Biological Activity of Biomarkers Associated With Metastasis in Osteosarcoma Cell Lines.

Introduction: Osteosarcoma, a highly aggressive bone cancer primarily affecting children and young adults, remains a significant challenge in clinical oncology. Metastasis stands as the primary cause of mortality in osteosarcoma patients. However, the mechanisms driving this process remain incompletely understood. Clarifying the molecular pathways involved in metastasis is essential for enhancing patient prognoses and facilitating the development of targeted therapeutic strategies.

Methods: RNA sequencing (RNA-Seq) analysis was employed to compare three conditions, hFOB1.19 versus Saos-2, hFOB1.19 versus SJSA-1, and Saos-2 versus SJSA-1, involving non-cancer osteoblasts (hFOB1.19) and highly metastatic osteosarcoma cell lines (Saos-2 and SJSA-1). Additionally, ENA datasets of RNA-Seq from osteosarcoma biopsies were included. Differentially expressed genes (DEGs) were identified and analyzed through enrichment pathway analysis and protein-protein interaction (PPI) networks. Additionally, for gene candidates, a biochemical evaluation was performed.

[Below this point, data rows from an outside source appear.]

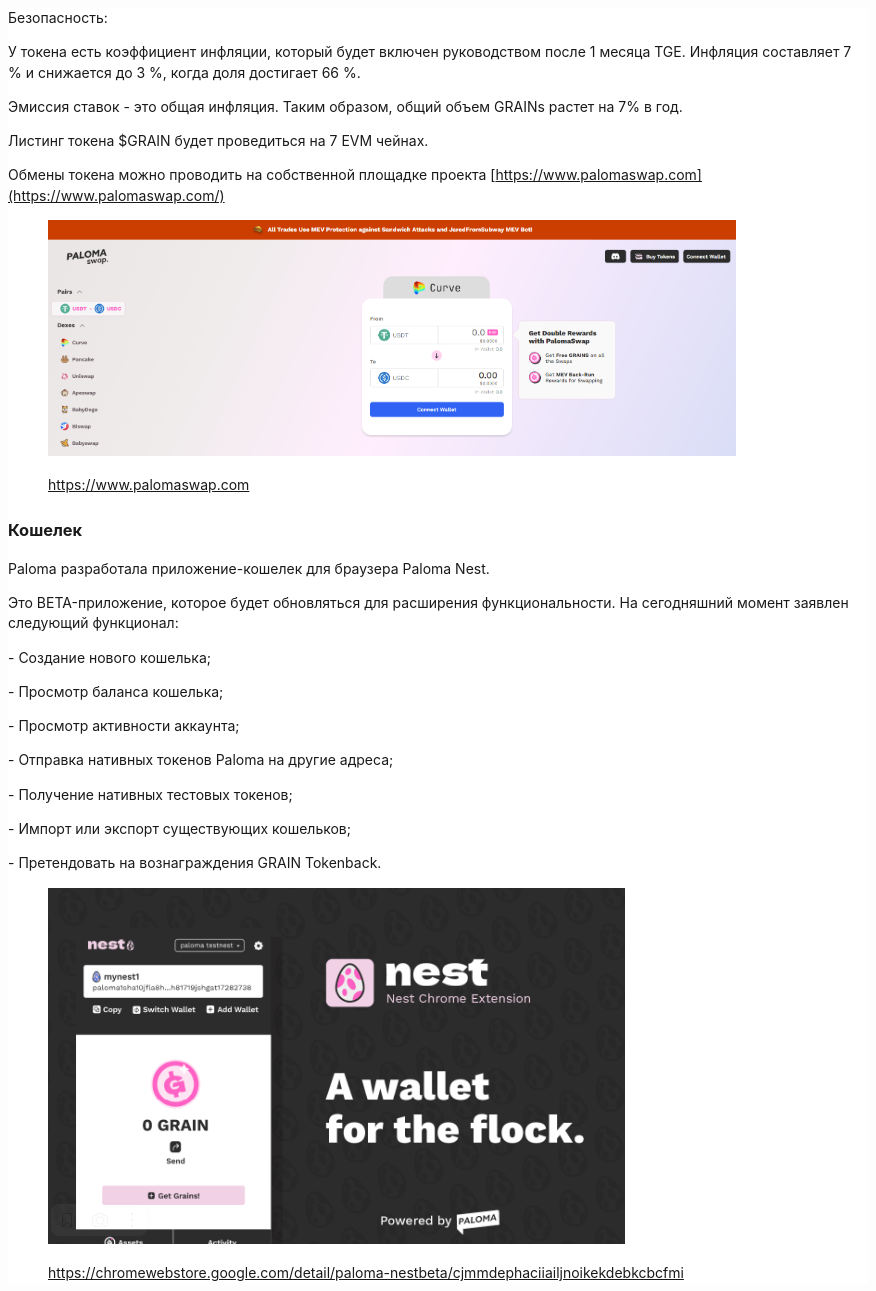 Безопасность:&#x20;

У токена есть коэффициент инфляции, который будет включен руководством после 1 месяца TGE. Инфляция составляет 7 % и снижается до 3 %, когда доля достигает 66 %.

Эмиссия ставок - это общая инфляция. Таким образом, общий объем GRAINs растет на 7% в год.

Листинг токена $GRAIN будет проведиться на 7 EVM чейнах.

Обмены токена можно проводить на собственной площадке проекта [https://www.palomaswap.com](https://www.palomaswap.com/)

<figure><img src="../.gitbook/assets/image (48).png" alt=""><figcaption><p><a href="https://www.palomaswap.com">https://www.palomaswap.com</a></p></figcaption></figure>

### Кошелек <a href="#koshelek" id="koshelek"></a>

Paloma разработала приложение-кошелек для браузера Paloma Nest.

Это BETA-приложение, которое будет обновляться для расширения функциональности. На сегодняшний момент заявлен следующий функционал:

\- Создание нового кошелька;

\- Просмотр баланса кошелька;

\- Просмотр активности аккаунта;

\- Отправка нативных токенов Paloma на другие адреса;

\- Получение нативных тестовых токенов;

\- Импорт или экспорт существующих кошельков;

\- Претендовать на вознаграждения GRAIN Tokenback.

<figure><img src="../.gitbook/assets/image (49).png" alt=""><figcaption><p><a href="https://chromewebstore.google.com/detail/paloma-nestbeta/cjmmdephaciiailjnoikekdebkcbcfmi">https://chromewebstore.google.com/detail/paloma-nestbeta/cjmmdephaciiailjnoikekdebkcbcfmi
<br></a></p></figcaption></figure>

Results: DEGs associated with biological functions pertinent to migration, invasion, and metastasis in osteosarcoma were identified. Notably, matrix metalloproteinase-2 (MMP-2) emerged as a promising candidate. Both canonical or full-length (FL-mmp-2) and N-terminal truncated (NTT-mmp-2) isoforms were discerned in biopsies. Moreover, MMP-2's activity was characterized in cell lines. Additionally, mRNA expression of voltage-gated sodium channels (Nas) and voltage-gated potassium channels (Ks) was detected, and their functional expression was validated using patch clamp techniques. Evaluation of cell line migration and invasion capacities revealed their reduction in the presence of ion channel blockers (TTX and TEA) and MMP inhibitor (GM6001).

Conclusions: The gene functional enrichment analysis of DEGs enabled the identification of interaction networks in osteosarcoma, thereby revealing potential biomarkers. Moreover, the elucidated co-participation of TTX-sensitive Nas and MMP-2 in facilitating migration and invasion suggests their suitability as novel prognostic biomarkers for osteosarcoma. Additionally, this study introduces a model delineating the potential interaction mechanism among ion channels, MMP-2, and other crucial factors in the metastatic cascade of osteosarcoma.